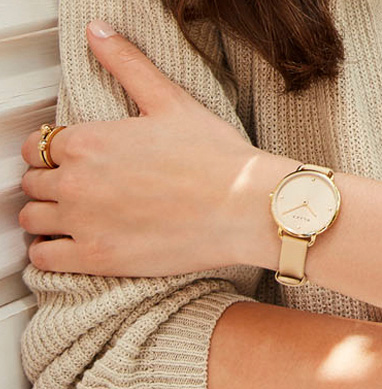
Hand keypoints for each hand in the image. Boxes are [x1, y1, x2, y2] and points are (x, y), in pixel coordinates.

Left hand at [18, 20, 293, 276]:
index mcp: (88, 140)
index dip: (51, 155)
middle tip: (77, 191)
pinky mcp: (98, 258)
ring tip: (72, 220)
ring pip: (32, 220)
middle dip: (49, 184)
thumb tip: (99, 33)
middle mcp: (76, 181)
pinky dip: (50, 254)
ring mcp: (84, 222)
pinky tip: (72, 247)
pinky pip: (46, 259)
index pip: (36, 147)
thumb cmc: (217, 159)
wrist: (245, 208)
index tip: (70, 163)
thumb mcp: (171, 102)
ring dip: (47, 218)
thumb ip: (127, 65)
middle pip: (32, 183)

--

**Directions**
Output nothing but the lines from the one containing "index dip: (51, 155)" through the last line of the data, exactly as they stand.

**Solution for this problem**
index dip: (51, 155)
middle tip: (77, 191)
pinky mcp: (98, 258)
ring tip: (72, 220)
ring pip: (32, 220)
middle dip: (49, 184)
thumb tip: (99, 33)
middle mcp: (76, 181)
pinky dip: (50, 254)
ring mcp: (84, 222)
pinky tip: (72, 247)
pinky pip: (46, 259)
index pip: (36, 147)
thumb cmc: (217, 159)
wrist: (245, 208)
index tip: (70, 163)
thumb mcp: (171, 102)
ring dip: (47, 218)
thumb ip: (127, 65)
middle pip: (32, 183)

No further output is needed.